━━ Given data ━━

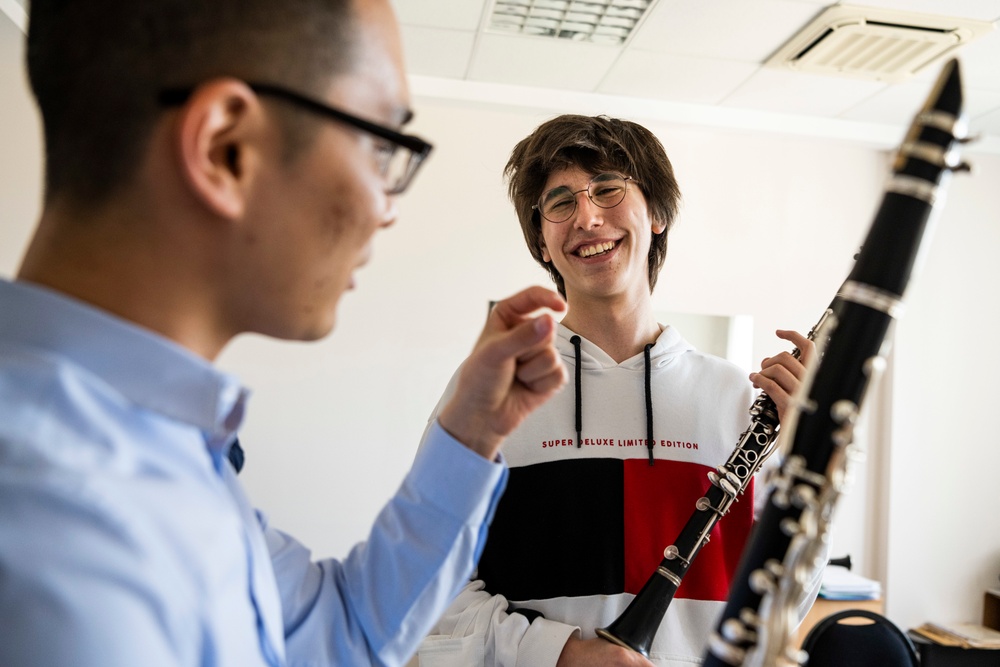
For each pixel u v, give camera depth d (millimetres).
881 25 2793
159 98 451
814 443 478
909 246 463
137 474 424
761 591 486
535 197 1424
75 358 447
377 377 3482
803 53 3068
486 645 1128
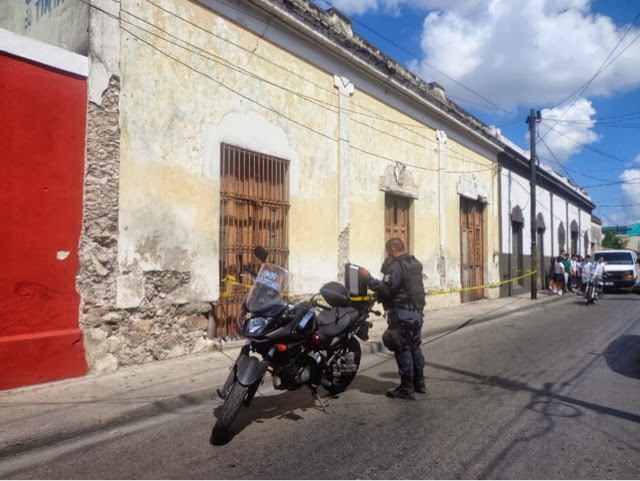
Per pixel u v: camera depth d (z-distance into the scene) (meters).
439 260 14.50
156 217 6.91
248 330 4.50
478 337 9.97
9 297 5.58
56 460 4.02
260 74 8.59
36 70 5.79
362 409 5.30
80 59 6.15
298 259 9.34
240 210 8.27
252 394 4.50
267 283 4.77
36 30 7.35
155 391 5.62
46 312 5.87
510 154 19.44
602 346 8.84
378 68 11.47
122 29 6.58
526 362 7.55
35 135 5.78
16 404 5.08
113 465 3.90
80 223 6.15
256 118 8.48
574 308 15.83
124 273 6.55
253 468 3.80
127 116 6.61
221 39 7.89
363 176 11.28
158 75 6.98
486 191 17.91
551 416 5.02
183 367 6.70
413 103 13.26
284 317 4.70
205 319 7.61
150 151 6.86
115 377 6.17
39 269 5.81
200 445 4.30
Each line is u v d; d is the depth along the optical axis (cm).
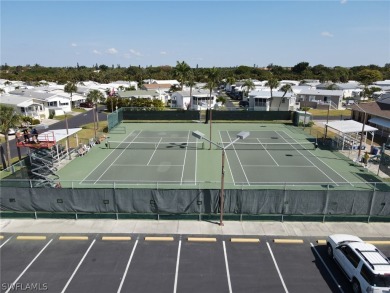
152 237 2000
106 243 1950
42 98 7375
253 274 1678
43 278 1638
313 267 1741
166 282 1609
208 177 3203
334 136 5034
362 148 4259
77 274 1669
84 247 1908
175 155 4050
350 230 2097
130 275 1662
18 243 1950
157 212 2209
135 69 19425
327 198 2155
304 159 3872
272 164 3656
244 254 1848
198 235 2030
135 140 4919
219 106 8481
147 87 11200
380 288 1393
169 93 10250
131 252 1861
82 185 2908
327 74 16000
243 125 6156
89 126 5994
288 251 1881
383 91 9694
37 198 2206
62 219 2223
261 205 2181
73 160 3828
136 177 3203
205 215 2211
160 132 5516
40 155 3322
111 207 2205
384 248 1905
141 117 6612
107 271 1692
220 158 3906
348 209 2175
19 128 3912
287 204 2173
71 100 8356
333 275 1678
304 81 13625
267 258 1814
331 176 3241
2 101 6800
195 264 1755
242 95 10106
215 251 1873
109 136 5209
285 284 1605
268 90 9206
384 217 2181
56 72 18900
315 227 2131
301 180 3117
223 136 5166
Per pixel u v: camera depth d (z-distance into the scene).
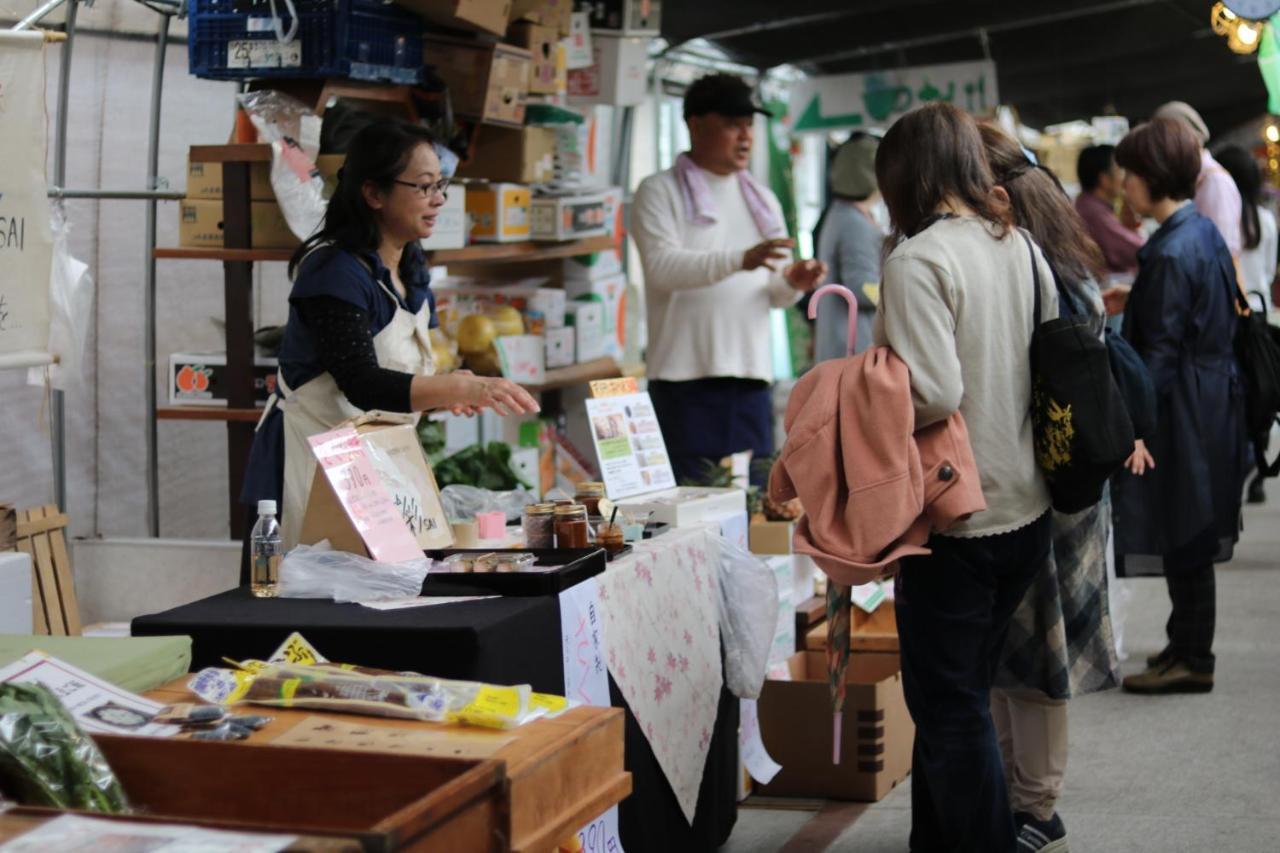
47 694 2.19
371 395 3.65
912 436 3.40
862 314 7.41
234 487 5.18
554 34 6.40
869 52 10.77
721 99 6.35
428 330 4.15
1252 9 5.89
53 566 4.84
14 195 3.78
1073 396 3.45
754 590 4.22
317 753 2.12
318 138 4.91
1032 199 3.74
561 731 2.35
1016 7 9.69
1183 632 5.79
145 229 5.84
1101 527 3.97
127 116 5.83
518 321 6.62
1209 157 6.80
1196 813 4.46
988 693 3.60
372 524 3.30
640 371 7.93
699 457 6.47
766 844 4.30
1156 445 5.62
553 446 7.32
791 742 4.75
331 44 4.80
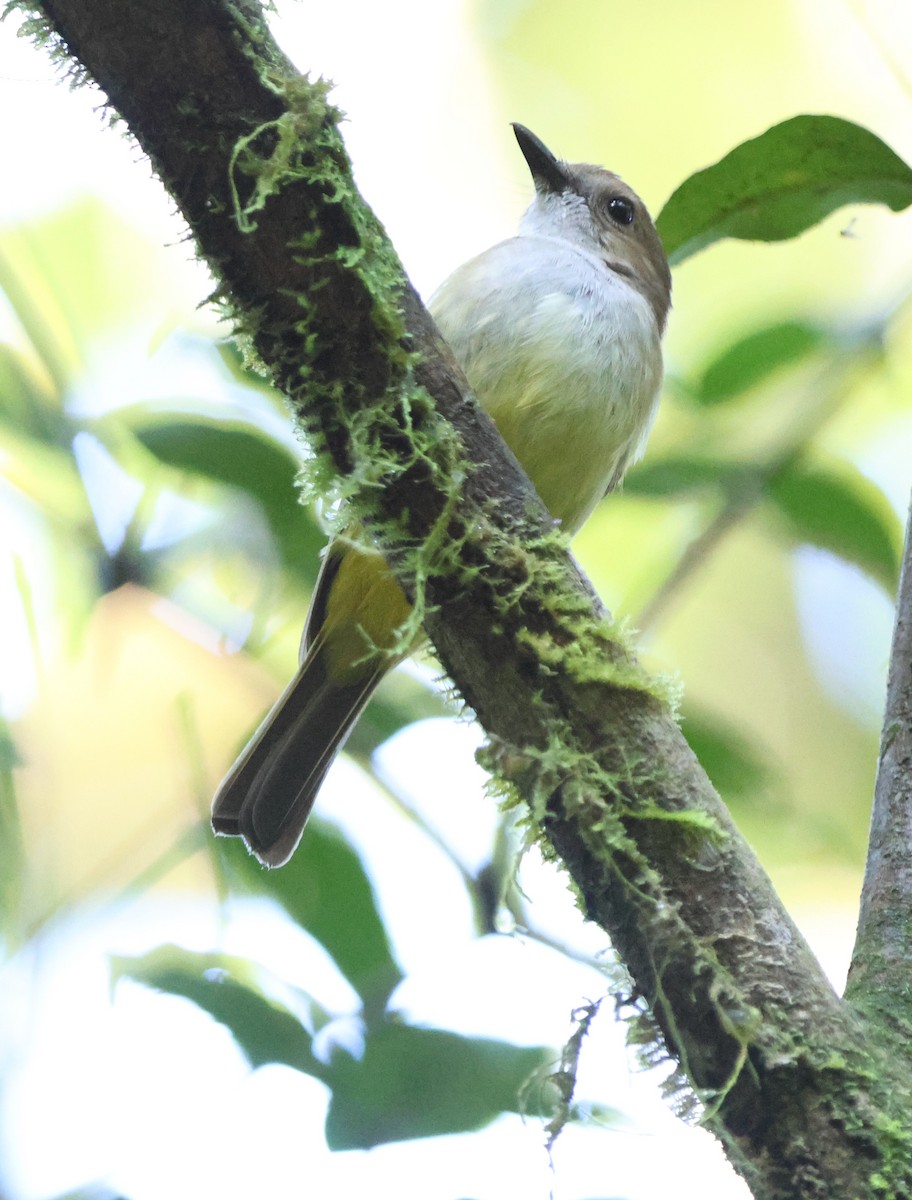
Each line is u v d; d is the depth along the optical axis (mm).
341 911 6918
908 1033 4473
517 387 7723
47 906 7363
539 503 4871
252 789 7711
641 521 9422
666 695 4711
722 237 6480
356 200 4723
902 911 4852
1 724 7855
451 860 6863
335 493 4758
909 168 6227
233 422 7281
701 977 4328
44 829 7883
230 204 4625
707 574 10414
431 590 4754
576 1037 4605
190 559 7785
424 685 7777
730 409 8477
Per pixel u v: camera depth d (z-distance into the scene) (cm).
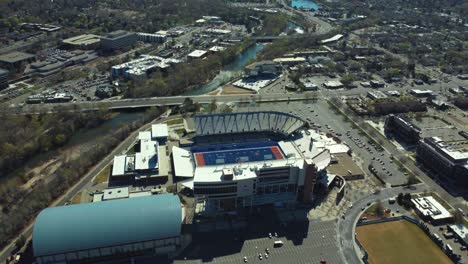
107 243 19638
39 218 19938
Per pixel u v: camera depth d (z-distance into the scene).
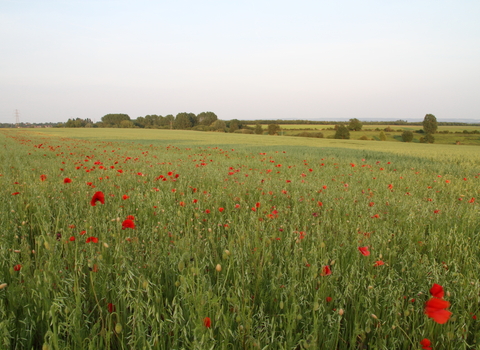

━━━

Look back at the data above. Transcribe exactly the lines starting at the line that contains "152 237 2000" and ending at the line that contains "62 219 2223".

Output of the exercise:
152 237 2000
106 243 1950
42 98 7375
253 274 1678
43 278 1638
313 267 1741
166 282 1609
208 177 3203
334 136 5034
362 148 4259
77 274 1669
84 247 1908
175 155 4050
350 230 2097
130 275 1662
18 243 1950
157 212 2209
135 69 19425
327 198 2155
304 159 3872
272 164 3656
244 254 1848
198 235 2030
135 140 4919
219 106 8481
147 87 11200
380 288 1393
169 93 10250
131 252 1861
82 185 2908
327 74 16000
243 125 6156
89 126 5994
288 251 1881
383 91 9694
37 198 2206
62 219 2223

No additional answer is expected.